Practice Make Competence

Turning points are a call to action. However they happen it is our actions that can be traced back to the source of doing something that eventually and inevitably leads to discomfort, whether physically, emotionally or mentally.

Many turning points happen after having an accident. And that is a point in itself because accidents don’t just happen by themselves, they are caused by a momentary lack of concentration – either by ourselves or others – which can vary from being stupid and inexperienced to down right unaware, either through being unaware or negligent.

Accidents do happen, but it is important that they can be prevented from forethought, though there is of course little control over the foresight of another’s actions.

Similar to most people that first get on a bike, I soon fell off. Except I was not learning to ride a pushbike. My first time on a motorbike was when I was invited to try out my friends 1956 Royal Enfield 700cc and it gets worse: it was on a bending gravel drive.

As any kid of 17 I was fearless of course but had no idea of the throttle power. I touched it and within 2 seconds had driven into my friend’s parked car, fallen off and bashed my middle finger against the stone edge of the drive border.
Now, we trust our friends and I thought he knew what he was doing and clearly he thought I knew what I was doing. Basically both of us were stupid: and like all stupid kids we went out that evening in my 1963 mini (with the floor starter) for a drink, and laughed about it, with me spending the evening with my middle finger in a pint of cold beer – (yup, in those days we were so stupid that we did drink and drive even though the law had come in a few years earlier.)

Over the next couple of months I did what makes sense: trained on a smaller bike and passed my Motorcycle Driving Test (again in those days there were no long waiting lists for taking your tests – which was also not a good thing as you didn’t get a lot of practice.)

At the same time I bought 2 old 650cc 1953 BSA Golden Flash and one sidecar – all of which had been painted black – for the princely sum of £20 and proceeded to rebuild one, using the other for parts, restoring it to its former glory. With the sidecar it was a monster to drive and handled like a truck, so I soon removed it and enjoyed the open road.

- - - -

Set problem A:
Rewrite the passage on turning points, starting at the words "Many turning points" and stopping after "of another’s actions.", with "forethought" replaced by "planning".

(Stored records)
- - - -

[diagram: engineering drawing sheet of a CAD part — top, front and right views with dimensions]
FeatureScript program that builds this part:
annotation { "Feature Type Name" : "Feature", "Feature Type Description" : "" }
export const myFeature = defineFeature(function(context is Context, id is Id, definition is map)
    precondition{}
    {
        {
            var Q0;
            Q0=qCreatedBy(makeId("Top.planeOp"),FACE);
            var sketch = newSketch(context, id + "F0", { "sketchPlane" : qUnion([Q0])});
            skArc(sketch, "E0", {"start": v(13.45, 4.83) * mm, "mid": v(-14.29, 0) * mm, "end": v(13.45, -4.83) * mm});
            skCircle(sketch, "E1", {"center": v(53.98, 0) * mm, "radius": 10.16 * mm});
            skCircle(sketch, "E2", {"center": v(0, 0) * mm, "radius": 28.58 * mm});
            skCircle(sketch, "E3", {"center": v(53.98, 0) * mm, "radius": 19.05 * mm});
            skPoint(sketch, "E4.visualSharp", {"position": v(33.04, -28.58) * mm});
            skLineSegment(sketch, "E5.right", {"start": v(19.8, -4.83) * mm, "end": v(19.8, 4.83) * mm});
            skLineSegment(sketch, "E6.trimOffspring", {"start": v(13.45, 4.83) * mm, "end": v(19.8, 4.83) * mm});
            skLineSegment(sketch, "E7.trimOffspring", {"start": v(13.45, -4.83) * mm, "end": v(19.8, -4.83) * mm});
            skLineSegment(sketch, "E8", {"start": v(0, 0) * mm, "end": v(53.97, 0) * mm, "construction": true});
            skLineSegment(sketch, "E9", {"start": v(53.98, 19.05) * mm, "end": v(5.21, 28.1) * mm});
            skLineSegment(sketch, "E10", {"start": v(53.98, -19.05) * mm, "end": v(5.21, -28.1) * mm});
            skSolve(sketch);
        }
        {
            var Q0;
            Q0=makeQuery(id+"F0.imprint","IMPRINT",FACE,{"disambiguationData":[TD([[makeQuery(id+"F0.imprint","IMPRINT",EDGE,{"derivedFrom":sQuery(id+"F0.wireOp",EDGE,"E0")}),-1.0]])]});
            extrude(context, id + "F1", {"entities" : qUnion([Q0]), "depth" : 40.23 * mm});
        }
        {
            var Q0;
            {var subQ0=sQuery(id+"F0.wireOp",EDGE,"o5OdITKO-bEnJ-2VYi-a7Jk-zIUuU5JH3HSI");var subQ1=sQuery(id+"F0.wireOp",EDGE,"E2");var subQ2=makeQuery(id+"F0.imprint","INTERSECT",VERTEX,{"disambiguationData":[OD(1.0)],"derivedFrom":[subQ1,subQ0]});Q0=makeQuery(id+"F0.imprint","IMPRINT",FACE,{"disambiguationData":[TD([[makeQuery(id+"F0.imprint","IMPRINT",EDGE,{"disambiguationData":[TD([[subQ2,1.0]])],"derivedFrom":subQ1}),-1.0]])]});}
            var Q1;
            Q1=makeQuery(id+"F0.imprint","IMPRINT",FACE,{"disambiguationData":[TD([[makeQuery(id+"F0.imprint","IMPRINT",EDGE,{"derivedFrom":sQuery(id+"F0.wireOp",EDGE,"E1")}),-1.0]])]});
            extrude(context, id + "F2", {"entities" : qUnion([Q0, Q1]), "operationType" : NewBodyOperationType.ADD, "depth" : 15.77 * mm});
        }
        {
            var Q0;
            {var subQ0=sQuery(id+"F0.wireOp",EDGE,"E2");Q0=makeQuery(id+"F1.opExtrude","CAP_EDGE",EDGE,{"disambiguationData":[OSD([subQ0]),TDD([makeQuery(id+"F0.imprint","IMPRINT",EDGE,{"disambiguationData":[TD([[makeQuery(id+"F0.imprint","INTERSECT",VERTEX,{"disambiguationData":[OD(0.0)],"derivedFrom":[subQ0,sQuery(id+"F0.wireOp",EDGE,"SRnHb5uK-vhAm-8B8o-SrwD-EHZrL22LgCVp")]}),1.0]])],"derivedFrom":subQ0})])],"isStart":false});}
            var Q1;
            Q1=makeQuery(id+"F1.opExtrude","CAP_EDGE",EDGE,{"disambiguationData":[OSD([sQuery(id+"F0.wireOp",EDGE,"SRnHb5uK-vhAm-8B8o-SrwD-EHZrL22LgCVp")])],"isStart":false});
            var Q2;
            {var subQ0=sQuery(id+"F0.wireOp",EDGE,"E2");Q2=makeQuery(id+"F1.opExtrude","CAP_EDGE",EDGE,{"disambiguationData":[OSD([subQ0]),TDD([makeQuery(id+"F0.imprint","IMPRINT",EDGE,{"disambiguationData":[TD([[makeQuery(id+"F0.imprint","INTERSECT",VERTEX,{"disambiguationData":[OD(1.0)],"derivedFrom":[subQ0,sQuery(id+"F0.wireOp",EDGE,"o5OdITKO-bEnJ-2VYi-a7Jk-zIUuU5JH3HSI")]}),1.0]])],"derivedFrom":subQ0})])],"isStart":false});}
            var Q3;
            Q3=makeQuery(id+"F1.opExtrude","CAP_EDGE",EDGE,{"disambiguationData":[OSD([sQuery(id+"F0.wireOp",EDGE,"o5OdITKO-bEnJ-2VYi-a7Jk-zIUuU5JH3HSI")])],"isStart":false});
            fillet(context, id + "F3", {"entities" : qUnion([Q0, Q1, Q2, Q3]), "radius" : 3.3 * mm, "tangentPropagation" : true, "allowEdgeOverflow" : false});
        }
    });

- - - -

Set problem B:
List every line of the records that contains the string "trimOffspring". Case counts.

Task response A:
Many turning points happen after having an accident. And that is a point in itself because accidents don’t just happen by themselves, they are caused by a momentary lack of concentration – either by ourselves or others – which can vary from being stupid and inexperienced to down right unaware, either through being unaware or negligent.

Accidents do happen, but it is important that they can be prevented from planning, though there is of course little control over the foresight of another’s actions.

Task response B:
            skLineSegment(sketch, "E6.trimOffspring", {"start": v(13.45, 4.83) * mm, "end": v(19.8, 4.83) * mm});
            skLineSegment(sketch, "E7.trimOffspring", {"start": v(13.45, -4.83) * mm, "end": v(19.8, -4.83) * mm});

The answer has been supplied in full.